Cronaca di una morte annunciata
Oggi è morto un operaio a scienze politiche. Sembra un paradosso, un operaio nell’università, e invece è la normalità. In questo caso, poi, questa “normalità” andava avanti da quasi venti anni. Da tanto, infatti, durano quei maledetti lavori sopra il tetto di scienze politiche. Lavori che da subito avevano destato più di un sospetto sulla sicurezza dei lavoratori e della struttura stessa che si andava edificando. Tanto che, qualche anno fa, per evidenti cedimenti strutturali, il cantiere sopra la facoltà era stato deciso di smantellarlo. E invece poi sono andati avanti. Non sappiamo se ulteriori verifiche abbiano accertato l’eventuale stabilità della struttura e della sicurezza. Ma ci ricordiamo bene le battaglie che i collettivi della facoltà fecero su quel cantiere. Sulle crepe nell’aula magna posta sotto il cantiere stesso. Sull’inutilità di un’opera pubblica ferma da anni. Sull’evidente insicurezza che si respirava anche solo guardando quell’insieme informe di ponteggi e telai d’acciaio che poco a poco cercavano di costruire un altro piano sopra la facoltà.

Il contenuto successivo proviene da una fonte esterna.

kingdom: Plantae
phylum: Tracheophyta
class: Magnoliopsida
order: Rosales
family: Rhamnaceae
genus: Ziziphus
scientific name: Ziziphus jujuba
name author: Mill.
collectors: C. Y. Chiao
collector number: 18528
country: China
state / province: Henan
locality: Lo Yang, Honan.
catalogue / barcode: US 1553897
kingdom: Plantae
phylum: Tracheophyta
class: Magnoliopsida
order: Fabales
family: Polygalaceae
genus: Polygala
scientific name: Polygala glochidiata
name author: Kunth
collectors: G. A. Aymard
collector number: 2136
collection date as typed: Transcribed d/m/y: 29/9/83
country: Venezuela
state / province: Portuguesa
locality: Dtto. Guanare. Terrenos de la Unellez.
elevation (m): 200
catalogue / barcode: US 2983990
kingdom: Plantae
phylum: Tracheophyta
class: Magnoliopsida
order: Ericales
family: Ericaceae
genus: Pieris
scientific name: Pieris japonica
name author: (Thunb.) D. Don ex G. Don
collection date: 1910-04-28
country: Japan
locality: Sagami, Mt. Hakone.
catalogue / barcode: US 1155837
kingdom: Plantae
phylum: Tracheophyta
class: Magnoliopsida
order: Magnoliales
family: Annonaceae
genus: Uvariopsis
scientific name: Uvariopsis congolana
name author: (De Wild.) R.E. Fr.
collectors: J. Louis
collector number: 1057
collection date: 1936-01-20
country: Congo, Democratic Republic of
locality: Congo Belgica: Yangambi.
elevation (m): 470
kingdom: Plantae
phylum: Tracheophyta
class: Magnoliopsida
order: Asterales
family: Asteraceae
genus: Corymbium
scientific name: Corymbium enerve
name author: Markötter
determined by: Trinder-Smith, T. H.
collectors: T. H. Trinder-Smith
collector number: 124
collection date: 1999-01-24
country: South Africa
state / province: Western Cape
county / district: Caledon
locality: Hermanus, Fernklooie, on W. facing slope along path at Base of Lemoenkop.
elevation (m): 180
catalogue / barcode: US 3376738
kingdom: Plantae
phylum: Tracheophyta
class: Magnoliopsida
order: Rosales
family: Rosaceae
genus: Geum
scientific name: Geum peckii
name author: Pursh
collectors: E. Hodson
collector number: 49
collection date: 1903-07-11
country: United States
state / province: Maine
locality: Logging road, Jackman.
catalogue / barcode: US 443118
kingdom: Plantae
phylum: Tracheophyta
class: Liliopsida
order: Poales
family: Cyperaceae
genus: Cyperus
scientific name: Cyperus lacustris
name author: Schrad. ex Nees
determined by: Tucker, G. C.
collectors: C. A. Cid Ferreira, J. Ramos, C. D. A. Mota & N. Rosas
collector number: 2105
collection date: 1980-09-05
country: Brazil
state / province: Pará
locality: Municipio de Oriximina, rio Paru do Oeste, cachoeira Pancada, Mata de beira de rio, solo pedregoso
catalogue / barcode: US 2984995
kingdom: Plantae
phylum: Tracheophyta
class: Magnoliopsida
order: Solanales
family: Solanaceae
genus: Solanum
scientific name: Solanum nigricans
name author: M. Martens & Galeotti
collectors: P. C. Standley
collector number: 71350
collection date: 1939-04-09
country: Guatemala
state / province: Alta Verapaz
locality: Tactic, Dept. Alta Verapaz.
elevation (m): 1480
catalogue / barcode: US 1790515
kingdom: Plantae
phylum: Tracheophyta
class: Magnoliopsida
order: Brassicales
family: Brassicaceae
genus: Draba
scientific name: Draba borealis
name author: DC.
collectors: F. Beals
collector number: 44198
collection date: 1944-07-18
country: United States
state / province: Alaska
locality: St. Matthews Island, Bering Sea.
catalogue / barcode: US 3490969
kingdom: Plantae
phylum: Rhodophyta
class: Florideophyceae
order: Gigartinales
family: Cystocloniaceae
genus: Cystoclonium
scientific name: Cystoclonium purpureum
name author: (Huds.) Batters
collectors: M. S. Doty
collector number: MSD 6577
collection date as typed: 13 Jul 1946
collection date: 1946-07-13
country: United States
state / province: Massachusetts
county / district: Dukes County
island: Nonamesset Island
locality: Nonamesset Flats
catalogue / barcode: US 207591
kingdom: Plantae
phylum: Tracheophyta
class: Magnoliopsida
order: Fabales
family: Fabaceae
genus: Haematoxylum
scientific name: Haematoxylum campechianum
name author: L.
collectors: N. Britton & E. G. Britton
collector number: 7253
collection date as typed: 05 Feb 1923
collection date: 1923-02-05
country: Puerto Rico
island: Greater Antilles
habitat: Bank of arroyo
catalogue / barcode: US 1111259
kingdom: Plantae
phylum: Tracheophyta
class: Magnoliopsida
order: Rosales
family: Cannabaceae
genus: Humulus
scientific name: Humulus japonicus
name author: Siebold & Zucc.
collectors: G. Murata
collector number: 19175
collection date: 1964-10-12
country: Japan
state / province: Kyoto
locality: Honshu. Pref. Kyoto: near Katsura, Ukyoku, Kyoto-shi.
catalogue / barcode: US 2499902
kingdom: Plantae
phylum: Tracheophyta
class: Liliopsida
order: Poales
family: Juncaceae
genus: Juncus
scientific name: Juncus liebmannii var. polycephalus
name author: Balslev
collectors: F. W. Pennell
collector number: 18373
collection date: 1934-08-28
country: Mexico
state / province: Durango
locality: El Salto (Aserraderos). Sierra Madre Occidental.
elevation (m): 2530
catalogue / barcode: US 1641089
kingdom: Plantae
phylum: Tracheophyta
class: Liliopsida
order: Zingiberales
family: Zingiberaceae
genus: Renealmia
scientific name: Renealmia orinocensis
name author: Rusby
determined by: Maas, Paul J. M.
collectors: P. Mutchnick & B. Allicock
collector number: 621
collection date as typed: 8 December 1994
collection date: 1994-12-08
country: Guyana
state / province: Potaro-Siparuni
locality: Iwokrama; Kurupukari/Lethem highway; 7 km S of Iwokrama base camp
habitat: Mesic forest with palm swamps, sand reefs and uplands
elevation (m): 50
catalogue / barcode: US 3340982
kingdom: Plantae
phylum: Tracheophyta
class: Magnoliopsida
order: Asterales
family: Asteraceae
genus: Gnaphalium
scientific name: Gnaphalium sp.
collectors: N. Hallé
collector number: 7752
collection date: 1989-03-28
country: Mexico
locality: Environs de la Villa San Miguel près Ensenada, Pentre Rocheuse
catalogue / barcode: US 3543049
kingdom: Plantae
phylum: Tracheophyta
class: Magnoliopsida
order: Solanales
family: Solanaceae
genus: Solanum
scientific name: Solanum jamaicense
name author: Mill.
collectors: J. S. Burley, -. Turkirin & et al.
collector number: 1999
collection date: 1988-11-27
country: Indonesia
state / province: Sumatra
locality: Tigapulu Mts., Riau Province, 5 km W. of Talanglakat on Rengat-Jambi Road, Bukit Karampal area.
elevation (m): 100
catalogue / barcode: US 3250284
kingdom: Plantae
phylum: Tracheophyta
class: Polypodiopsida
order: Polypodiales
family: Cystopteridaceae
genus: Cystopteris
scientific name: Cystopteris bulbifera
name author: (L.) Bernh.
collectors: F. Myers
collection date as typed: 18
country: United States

Non sappiamo, almeno noi, dell’effettiva sicurezza di quel cantiere. Ma oggi una persona è morta lavorando la sopra. E’ morta in un cantiere pubblico, che dovrebbe rispondere in pieno ad ogni norma sulla sicurezza sul lavoro. Così non è stato, e mai come oggi ci sentiamo, anche noi, che per anni abbiamo fatto parte di quella facoltà e dei suoi collettivi, come Cassandre inascoltate. E’ triste, in questa occasione, dire che l’avevamo detto. Ma oggi è così, e individuare le responsabilità sarà un compito che ci dovremmo assumere tutti quanti.